# Work instructions
Quote each of the following lines word for word and in the same order.

# Entries supplied
..........

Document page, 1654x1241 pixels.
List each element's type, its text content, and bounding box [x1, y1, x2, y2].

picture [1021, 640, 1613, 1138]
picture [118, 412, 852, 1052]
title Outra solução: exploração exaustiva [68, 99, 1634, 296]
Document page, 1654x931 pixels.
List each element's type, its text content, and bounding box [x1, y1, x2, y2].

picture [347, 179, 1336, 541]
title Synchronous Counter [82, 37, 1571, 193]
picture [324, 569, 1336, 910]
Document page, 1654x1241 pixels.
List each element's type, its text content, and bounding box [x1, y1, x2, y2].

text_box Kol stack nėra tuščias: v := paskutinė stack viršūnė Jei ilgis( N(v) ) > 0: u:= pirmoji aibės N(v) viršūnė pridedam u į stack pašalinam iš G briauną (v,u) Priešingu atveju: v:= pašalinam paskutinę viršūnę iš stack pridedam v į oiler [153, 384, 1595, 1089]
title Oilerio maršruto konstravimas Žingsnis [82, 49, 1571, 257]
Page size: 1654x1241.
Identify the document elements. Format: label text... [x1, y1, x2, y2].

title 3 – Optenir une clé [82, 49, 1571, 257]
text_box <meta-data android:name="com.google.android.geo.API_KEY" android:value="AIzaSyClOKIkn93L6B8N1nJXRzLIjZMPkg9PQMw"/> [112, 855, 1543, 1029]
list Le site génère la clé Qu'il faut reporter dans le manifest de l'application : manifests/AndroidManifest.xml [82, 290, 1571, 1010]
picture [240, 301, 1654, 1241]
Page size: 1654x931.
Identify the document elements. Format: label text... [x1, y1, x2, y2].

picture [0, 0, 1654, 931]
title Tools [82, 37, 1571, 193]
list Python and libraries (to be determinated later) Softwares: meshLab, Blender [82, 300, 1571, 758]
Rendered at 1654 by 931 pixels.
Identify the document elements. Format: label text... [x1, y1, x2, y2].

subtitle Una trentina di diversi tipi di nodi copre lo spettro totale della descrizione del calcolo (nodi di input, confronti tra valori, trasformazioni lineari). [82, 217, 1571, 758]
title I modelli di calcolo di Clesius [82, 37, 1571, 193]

..........

# Written solution
Document page, 1654x1241 pixels.
List each element's type, its text content, and bounding box [x1, y1, x2, y2].

picture [1021, 640, 1613, 1138]
picture [118, 412, 852, 1052]
title Outra solução: exploração exaustiva [68, 99, 1634, 296]
Document page, 1654x931 pixels.
List each element's type, its text content, and bounding box [x1, y1, x2, y2].

picture [347, 179, 1336, 541]
title Synchronous Counter [82, 37, 1571, 193]
picture [324, 569, 1336, 910]
Document page, 1654x1241 pixels.
List each element's type, its text content, and bounding box [x1, y1, x2, y2].

text_box Kol stack nėra tuščias: v := paskutinė stack viršūnė Jei ilgis( N(v) ) > 0: u:= pirmoji aibės N(v) viršūnė pridedam u į stack pašalinam iš G briauną (v,u) Priešingu atveju: v:= pašalinam paskutinę viršūnę iš stack pridedam v į oiler [153, 384, 1595, 1089]
title Oilerio maršruto konstravimas Žingsnis [82, 49, 1571, 257]
Page size: 1654x1241.
Identify the document elements. Format: label text... [x1, y1, x2, y2].

title 3 – Optenir une clé [82, 49, 1571, 257]
text_box <meta-data android:name="com.google.android.geo.API_KEY" android:value="AIzaSyClOKIkn93L6B8N1nJXRzLIjZMPkg9PQMw"/> [112, 855, 1543, 1029]
list Le site génère la clé Qu'il faut reporter dans le manifest de l'application : manifests/AndroidManifest.xml [82, 290, 1571, 1010]
picture [240, 301, 1654, 1241]
Page size: 1654x931.
Identify the document elements. Format: label text... [x1, y1, x2, y2].

picture [0, 0, 1654, 931]
title Tools [82, 37, 1571, 193]
list Python and libraries (to be determinated later) Softwares: meshLab, Blender [82, 300, 1571, 758]
Rendered at 1654 by 931 pixels.
Identify the document elements. Format: label text... [x1, y1, x2, y2].

subtitle Una trentina di diversi tipi di nodi copre lo spettro totale della descrizione del calcolo (nodi di input, confronti tra valori, trasformazioni lineari). [82, 217, 1571, 758]
title I modelli di calcolo di Clesius [82, 37, 1571, 193]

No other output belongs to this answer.